Girabola arranca com tropeço do campeão Petro no Dundo

Pela primeira vez em muito tempo, foi o Dundo, capital da Lunda-Norte, e não Luanda, a receber o pontapé de saída da 49.ª edição do Girabola

O relógio marcava 15 horas quando o árbitro apitou para o início da partida, sob o olhar atento dos adeptos que fizeram questão de marcar presença numa tarde histórica para o Desportivo da Lunda-Sul, em casa emprestada. 

O Petro de Luanda chegava com a pressão habitual de quem carrega o peso das conquistas.

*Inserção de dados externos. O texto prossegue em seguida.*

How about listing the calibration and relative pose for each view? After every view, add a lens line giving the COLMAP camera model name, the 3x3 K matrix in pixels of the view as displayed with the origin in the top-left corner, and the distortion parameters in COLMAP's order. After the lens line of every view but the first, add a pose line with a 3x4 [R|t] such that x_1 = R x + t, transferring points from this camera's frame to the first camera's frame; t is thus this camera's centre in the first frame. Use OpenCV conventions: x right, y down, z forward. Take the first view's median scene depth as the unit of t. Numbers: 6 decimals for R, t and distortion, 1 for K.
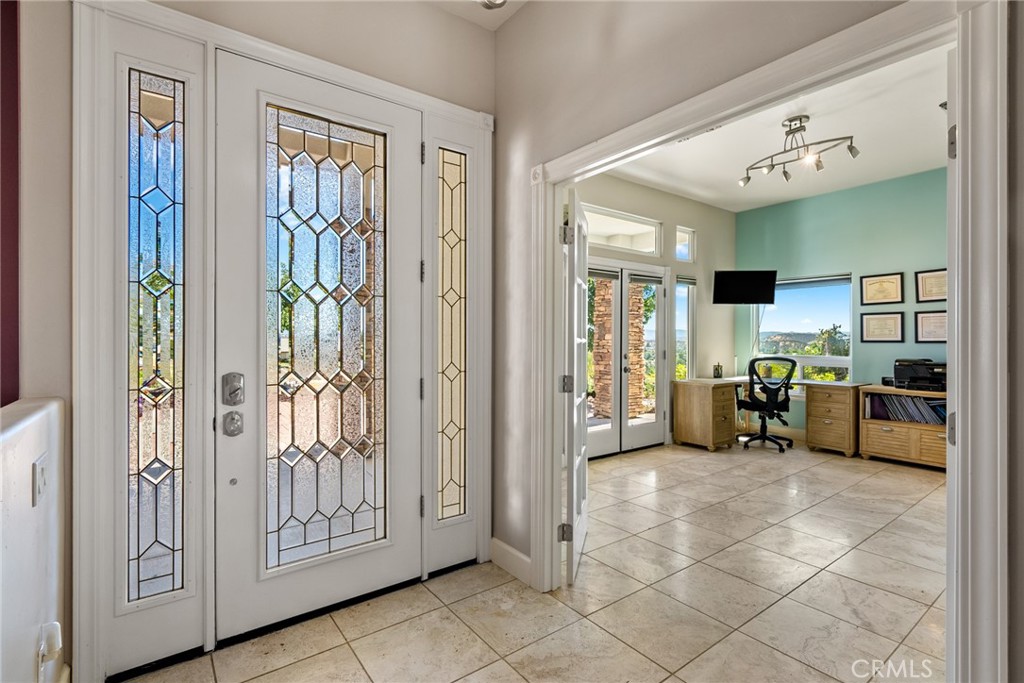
lens RADIAL K [[477.4, 0, 512.1], [0, 477.4, 335.2], [0, 0, 1]] dist [-0.002697, -0.000477]
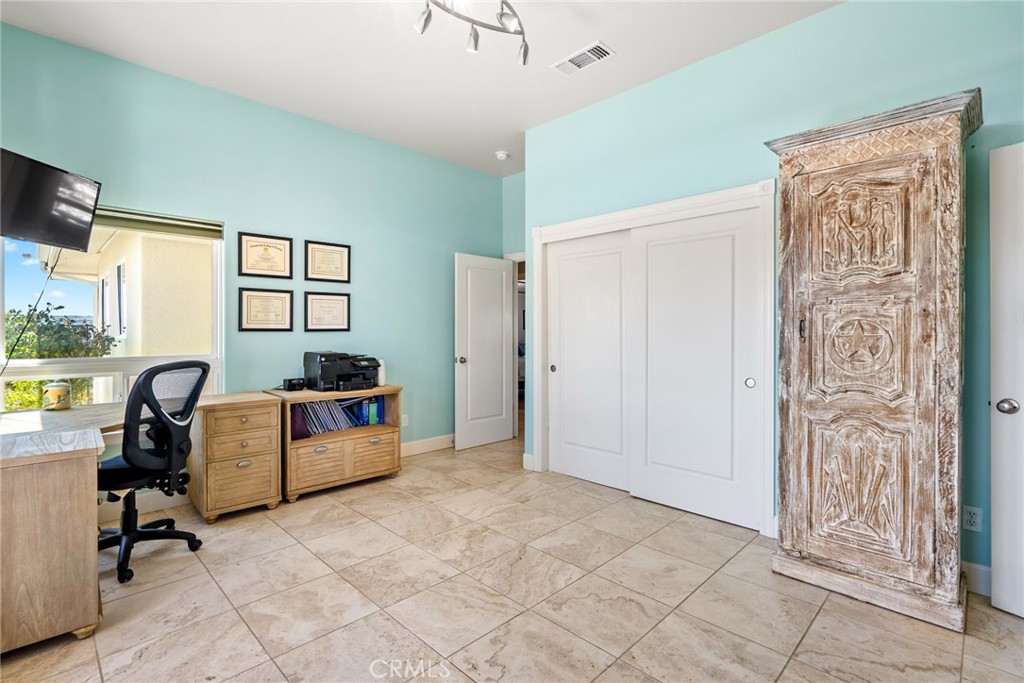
lens RADIAL K [[477.4, 0, 512.1], [0, 477.4, 335.2], [0, 0, 1]] dist [-0.002697, -0.000477]
pose [[-0.142987, -0.006458, 0.989703, 0.022559], [-0.002956, 0.999977, 0.006098, 0.016002], [-0.989720, -0.002054, -0.143003, 0.767064]]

Sob o comando de João Pedro Sousa, os tricolores tinham um único objetivo traçado: começar com vitória a defesa do título. Mas o futebol, muitas vezes, escreve as suas próprias linhas, e estás às vezes são tortas, mas erradas. Depois de noventa minutos de luta, entrega e algum nervosismo natural de início de época, nem um lado nem o outro conseguiu inclinar a balança a seu favor.

O marcador não se mexeu e o 0-0 foi o resultado final.Um resultado que, à primeira vista, pode parecer pouco empolgante nas estatísticas, mas que carrega o significado de um ponto ganho para o anfitrião e de dois perdidos para o favorito. Para o Desportivo da Lunda-Sul foi um forte sinal do quer ser esta época para os grandes. Para o Petro fica o alerta: a estrada rumo ao Hexa começa mais dura do que se esperava.

Depois da conquista da Supertaça, o Petro de Luanda foi travado.E assim, entre aplausos moderados e suspiros de quem queria golos, o Girabola 2026/27 deu os seus primeiros passos — prometendo, nos próximos jogos, muito mais emoção.